PROBLEM DETAILS: Give every line from the items below as a Markdown table with two columns, Row and Line, numbering each line and skipping any blank ones. Leave the pictures out of the answer.

INFORMATION GIVEN:
-.-.-

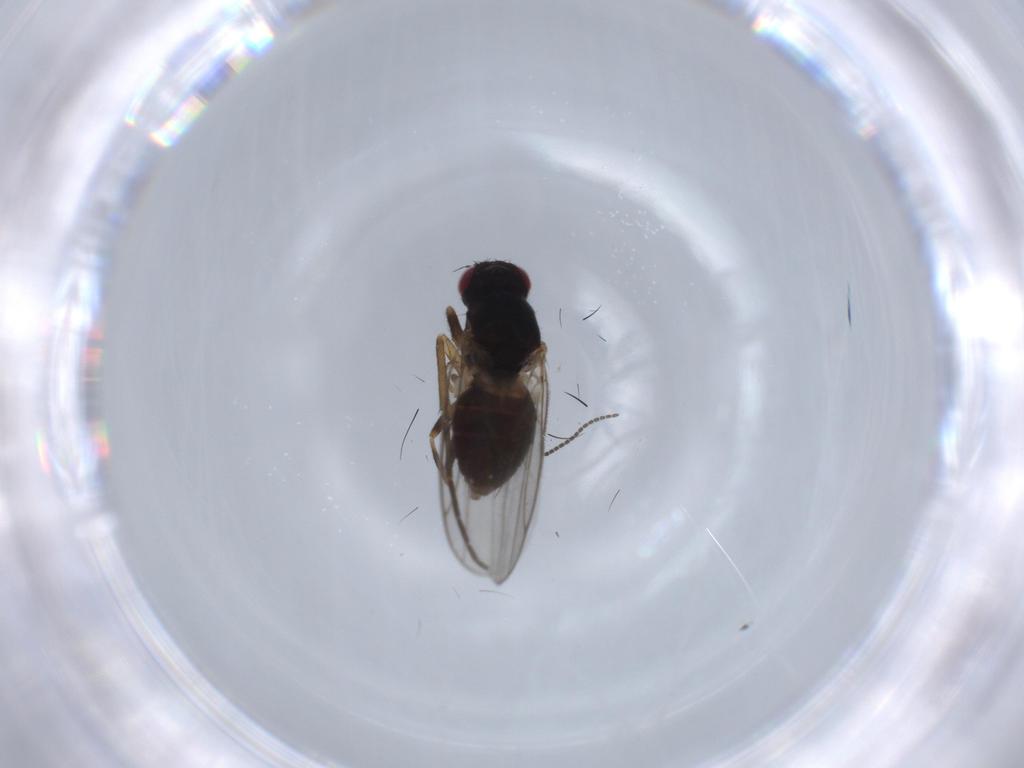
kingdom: Animalia
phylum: Arthropoda
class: Insecta
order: Diptera
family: Chloropidae
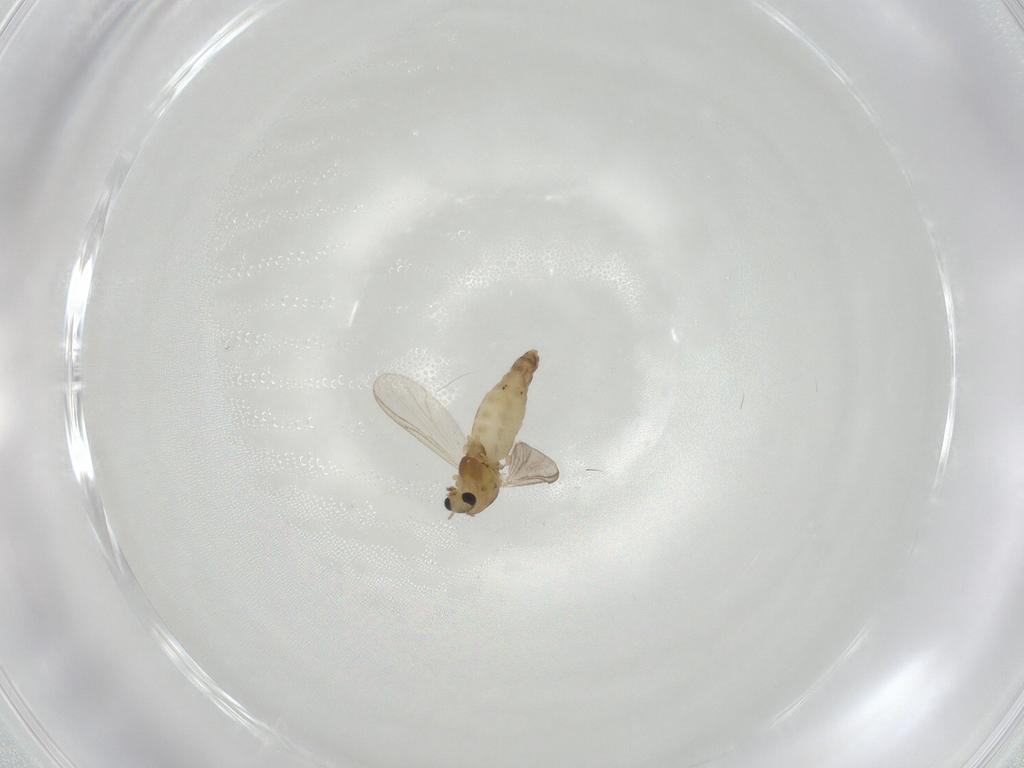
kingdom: Animalia
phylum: Arthropoda
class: Insecta
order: Diptera
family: Chironomidae
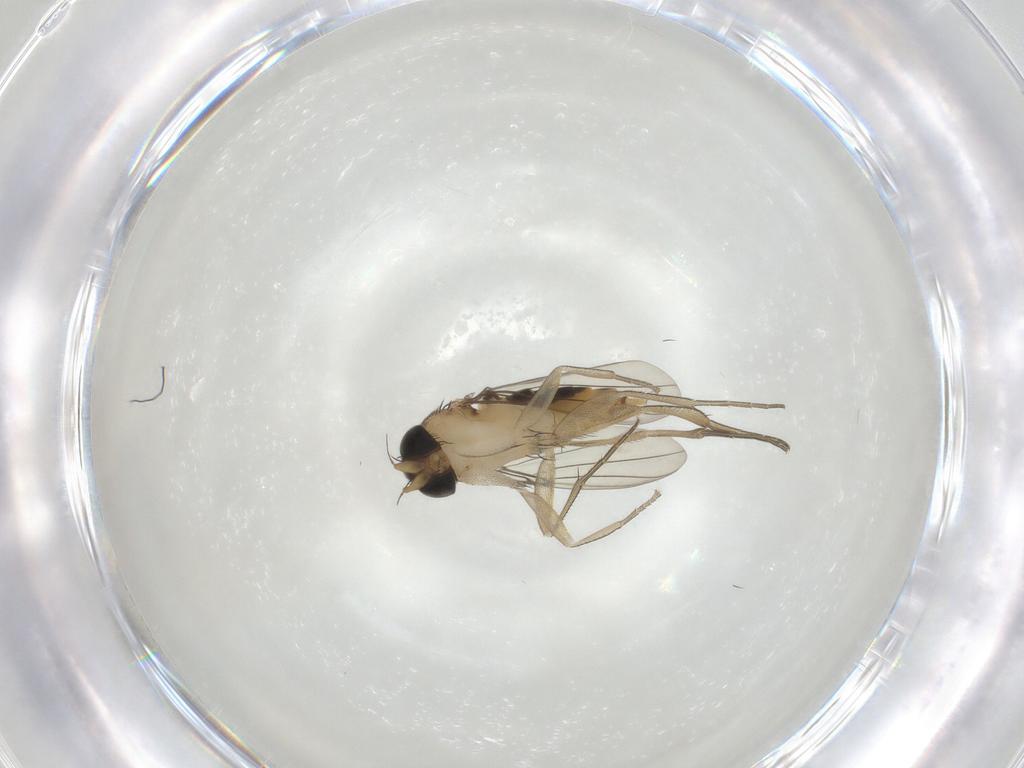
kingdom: Animalia
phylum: Arthropoda
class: Insecta
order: Diptera
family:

-.-.-

CORRECT ANSWER:
| Row | Line |
|---|---|
| 1 | kingdom: Animalia |
| 2 | phylum: Arthropoda |
| 3 | class: Insecta |
| 4 | order: Diptera |
| 5 | family: Chloropidae |
| 6 | kingdom: Animalia |
| 7 | phylum: Arthropoda |
| 8 | class: Insecta |
| 9 | order: Diptera |
| 10 | family: Chironomidae |
| 11 | kingdom: Animalia |
| 12 | phylum: Arthropoda |
| 13 | class: Insecta |
| 14 | order: Diptera |
| 15 | family: |